Entidades que defendem direitos dos pacientes com doenças raras acusam o Ministério da Saúde de descumprir decisões judiciais que asseguram o acesso a medicamentos; de não liberar produtos já comprados; e de comprar medicamentos de empresas sem habilitação na Agência Nacional de Vigilância Sanitária (Anvisa), ferindo a legislação. As denúncias foram feitas em audiência pública na Comissão de Seguridade Social e Família nesta terça-feira (24).
O debate foi proposto pelo deputado Sergio Vidigal (PDT-ES). Ao justificar a audiência, ele afirmou que uma licitação para importação de medicamentos usados no tratamento de algumas doenças raras provocou uma disputa entre o Ministério da Saúde e a Anvisa. Nesta licitação, foi selecionada uma distribuidora de medicamentos sem habilitação na agência. O caso foi parar na Justiça, e a Anvisa foi obrigada a emitir uma autorização excepcional para a aquisição dos medicamentos, em 19 de março.
Porém, segundo a presidente da Associação dos Familiares, Amigos e Portadores de Doenças Graves, Maria Cecília de Oliveira, a empresa vencedora da licitação até hoje não entregou a medicação. Ainda conforme ela, há hoje um grande retrocesso para os pacientes com doenças raras. “Milhares de decisões judiciais não estão sendo cumpridas”, disse. “Pacientes estão há oito, nove meses sem medicação”, citou. “É fácil fazer economia sem entregar medicamento a pacientes”, completou. Desde outubro, a associação registra 16 mortes de pacientes com doenças raras.

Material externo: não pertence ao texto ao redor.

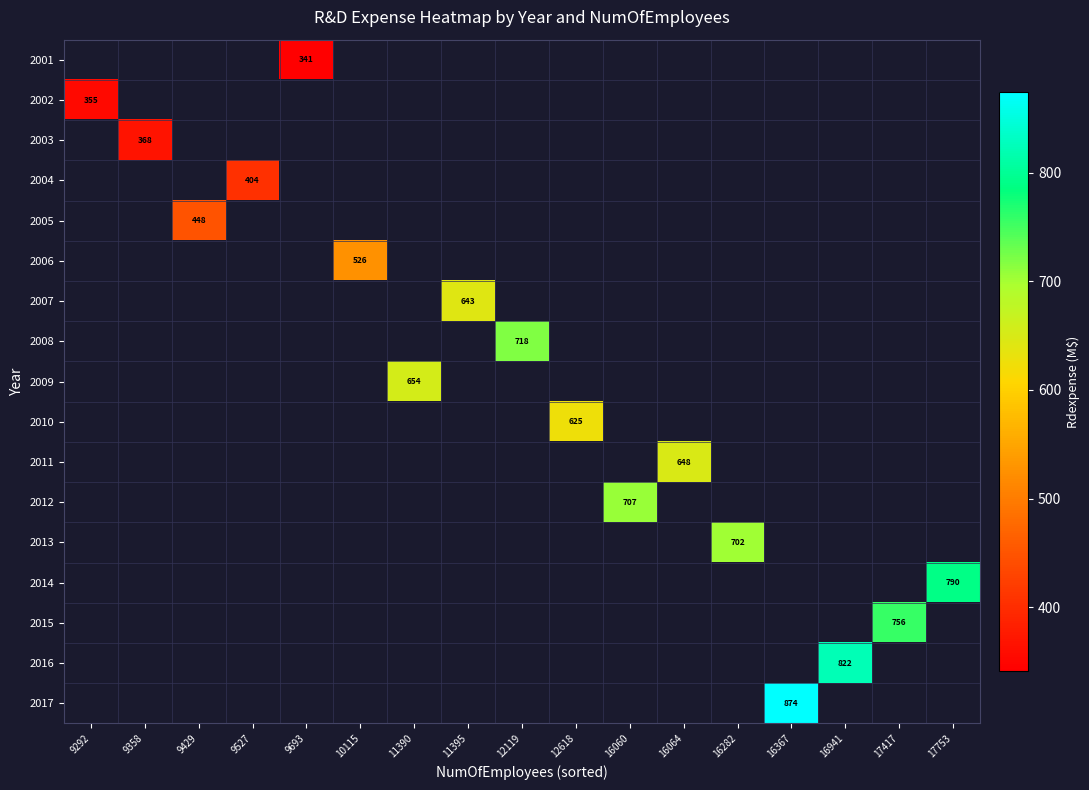

How many data points does each series have?

17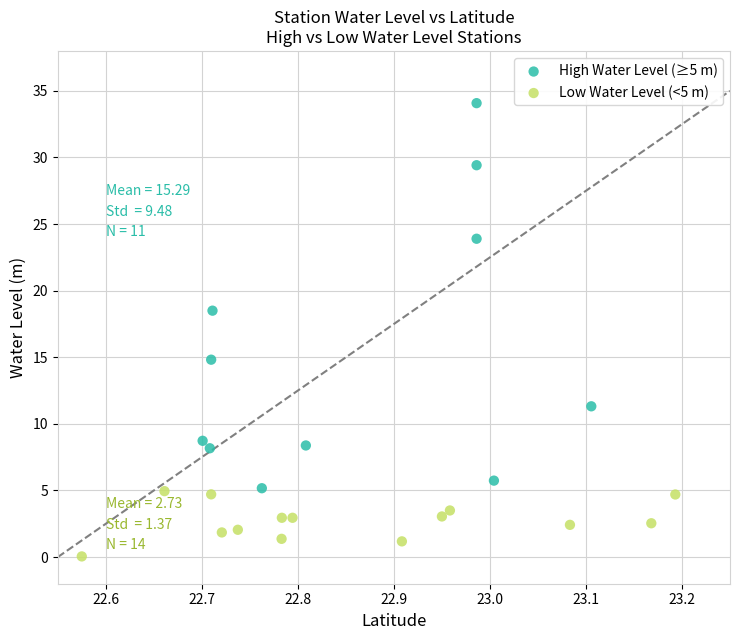

Which series has the largest Y range (max minus min)?

High Water Level (≥5 m)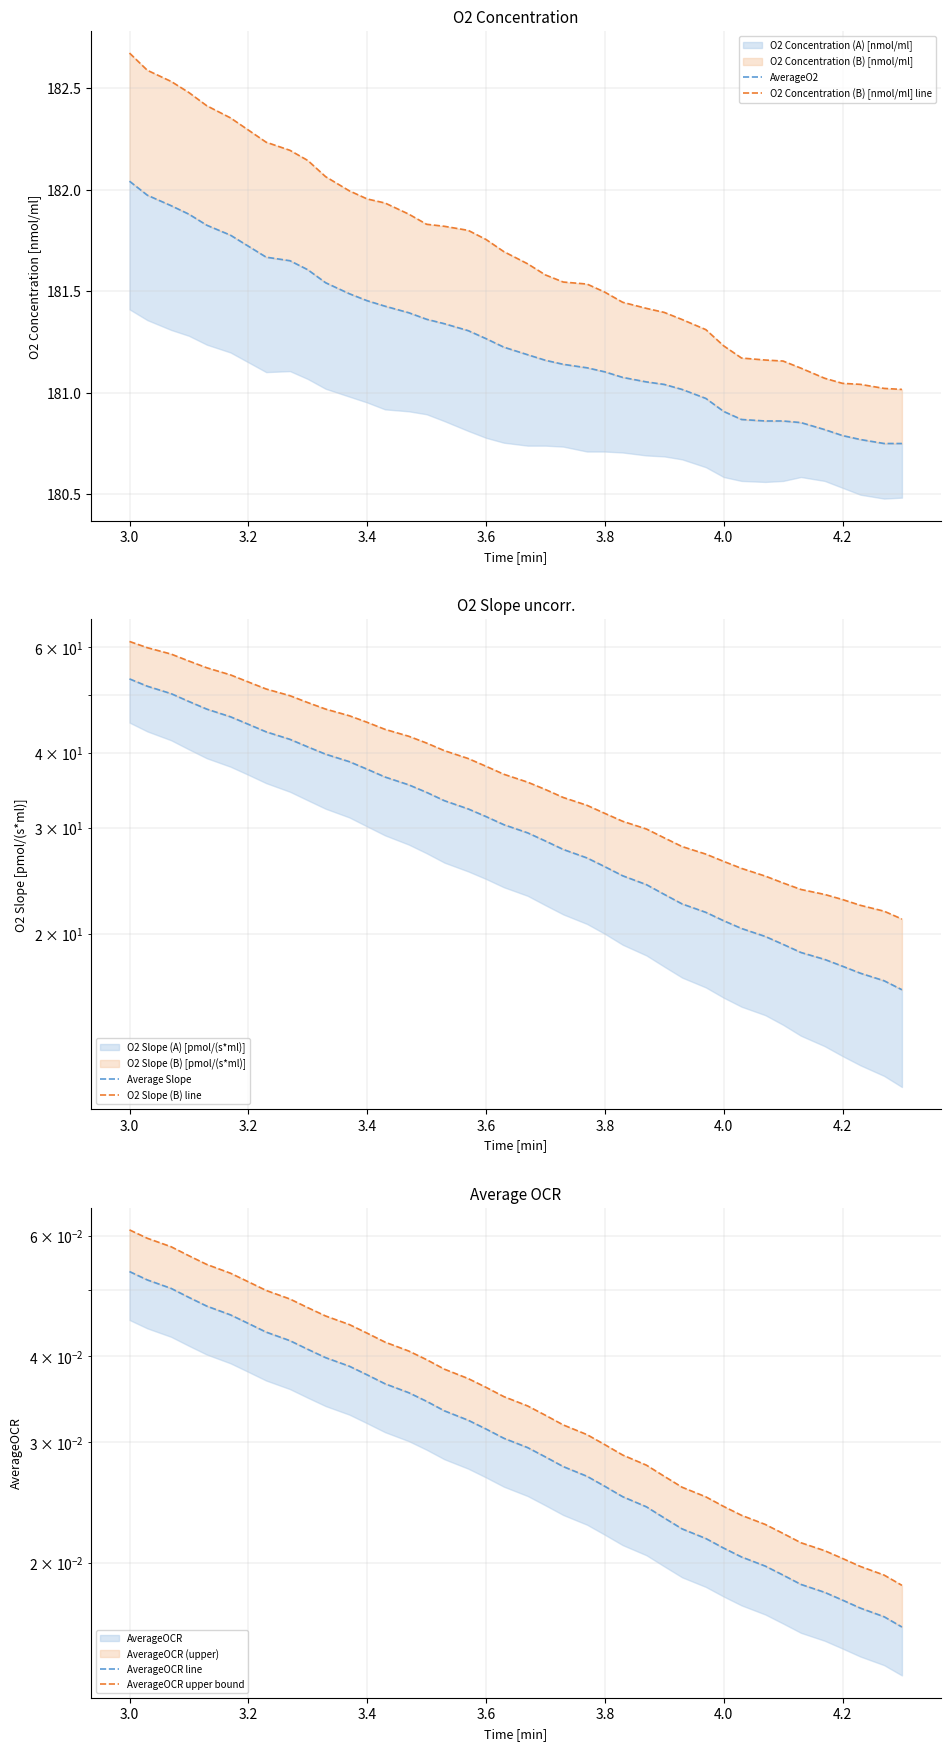

Reading left to right, transcribe all the data shown in this chart.

AverageO2: 182.0	182.0	181.9	181.9	181.8	181.8	181.7	181.7	181.7	181.6	181.5	181.5	181.5	181.4	181.4	181.4	181.3	181.3	181.3	181.2	181.2	181.2	181.1	181.1	181.1	181.1	181.1	181.0	181.0	181.0	180.9	180.9	180.9	180.9	180.9	180.8	180.8	180.8	180.7	180.7
O2 Concentration (B) [nmol/ml] line: 182.7	182.6	182.5	182.5	182.4	182.4	182.3	182.2	182.2	182.1	182.1	182.0	182.0	181.9	181.9	181.8	181.8	181.8	181.8	181.7	181.6	181.6	181.5	181.5	181.5	181.4	181.4	181.4	181.4	181.3	181.2	181.2	181.2	181.2	181.1	181.1	181.0	181.0	181.0	181.0
Average Slope: 53.2	51.7	50.3	48.8	47.4	46.0	44.7	43.4	42.2	41.0	39.8	38.7	37.6	36.5	35.4	34.4	33.3	32.3	31.4	30.4	29.5	28.6	27.6	26.8	25.9	25.0	24.2	23.3	22.4	21.7	21.0	20.4	19.8	19.2	18.6	18.1	17.7	17.2	16.7	16.1
O2 Slope (B) line: 61.4	60.0	58.5	57.0	55.5	54.0	52.6	51.2	49.9	48.6	47.4	46.2	45.0	43.8	42.7	41.6	40.4	39.2	38.0	36.9	35.8	34.8	33.7	32.7	31.7	30.8	29.9	28.9	28.0	27.2	26.4	25.7	25.0	24.3	23.7	23.3	22.8	22.3	21.8	21.2
AverageOCR line: 0.1	0.1	0.1	0.0	0.0	0.0	0.0	0.0	0.0	0.0	0.0	0.0	0.0	0.0	0.0	0.0	0.0	0.0	0.0	0.0	0.0	0.0	0.0	0.0	0.0	0.0	0.0	0.0	0.0	0.0	0.0	0.0	0.0	0.0	0.0	0.0	0.0	0.0	0.0	0.0
AverageOCR upper bound: 0.1	0.1	0.1	0.1	0.1	0.1	0.1	0.0	0.0	0.0	0.0	0.0	0.0	0.0	0.0	0.0	0.0	0.0	0.0	0.0	0.0	0.0	0.0	0.0	0.0	0.0	0.0	0.0	0.0	0.0	0.0	0.0	0.0	0.0	0.0	0.0	0.0	0.0	0.0	0.0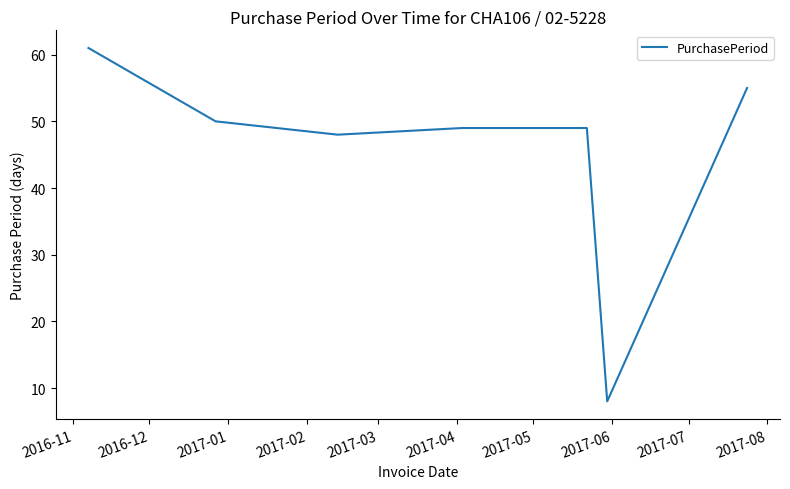

What is the maximum value shown in the chart?

61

O diretor-presidente da Associação Maria Vitória de Doenças Raras e Crônicas, Rodrigo Araújo, acusou “um núcleo do ministério” de barrar o acesso dos pacientes aos medicamentos e também de descumprir as medidas do Judiciário. “O paciente na ponta não tem recebido o tratamento”, atestou.
“Onde estão os medicamentos que foram comprados pelo Ministério da Saúde? Por que até hoje não vimos o produto chegar?”, questionou a presidente do Instituto Vidas Raras, Regina Próspero. Ela afirmou ainda que a segurança do paciente está em jogo quando ganha a licitação uma empresa que não atende todos critérios para vender o medicamento. Segundo ela, os pacientes vivem o dilema entre tomar medicamento sem eficácia comprovada e ficar sem o remédio.
Política do menor preço
Coordenador da aquisição de medicamentos por demandas judiciais no Ministério da Saúde há cerca de dois meses, Thiago Fernandes da Costa informou que a política de aquisição hoje é pelo menor preço. “O registro pelos grandes fabricantes acaba gerando monopólio no mercado brasileiro e a gente tem recebido várias cotações de outros fabricantes, por preços inferiores”, disse. De acordo com Thiago, a gestão dele está tomando providências para apurar a não entrega de medicamentos pelas empresas vencedoras da licitação, que já teriam sido oficiadas do atraso e poderão ser penalizadas.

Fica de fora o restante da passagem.